What is the cause of the common odor many senior citizens have (despite good hygiene)?
Last Updated: 21.06.2025 03:30

Bathe daily, wash your hair and behind your ears, use unscented products as much as possible, and sniff your clothes. Dead skin breeds dust mites, so keep things clean. Drops of urine tend to be absorbed by your knickers, then give off odors, so rinsing it off with water and drying off with a facecloth is better than blotting with toilet paper, also less irritating on your skin. Do that as much as possible. I learned that from the babies. Never got diaper rash if I washed them rather than just wiped them off. If you leak, deal with that too, and check your outer clothing for smells.
Oral hygiene is important too, and one of the worst smells, according to professional tasters, is stale saliva. So drink plenty of water, floss, brush, and blast out the food particles with a water pick. If you have dentures, keep them fresh.
Walk in the front door of a nursing home and you will gag. Combination of piss, scented cleaning products, years of dust, and poor ventilation.
Do women like watching men sucking men?
Omigosh, deal with this stuff as long as you can. If you don't smell it, others might, so make it a habit.

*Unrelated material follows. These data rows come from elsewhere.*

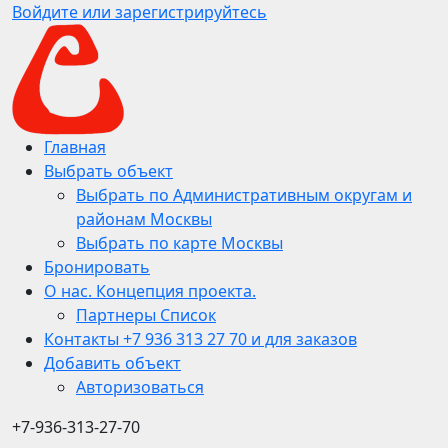
Войдите или зарегистрируйтесь
Главная
Выбрать объект
Выбрать по Административным округам и
районам Москвы
Выбрать по карте Москвы
Бронировать
О нас. Концепция проекта.
Партнеры Список
Контакты +7 936 313 27 70 и для заказов
Добавить объект
Авторизоваться
+7-936-313-27-70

I am 78 and I sure hope I don't smell like an old lady. In my professional career I have encountered quite a few stinky people. It was either from unwashed bodies, hair, or clothes, or else stale perfume, or some combination thereof. Also, one loses one's sense of smell so it doesn't register with them.
Unwashed hair smells really gross. Take a sniff of an old brush. Yuck. Wash your hairbrush and combs too. And behind the ears. That is a source of oil that goes rancid. Launder the pillowcases.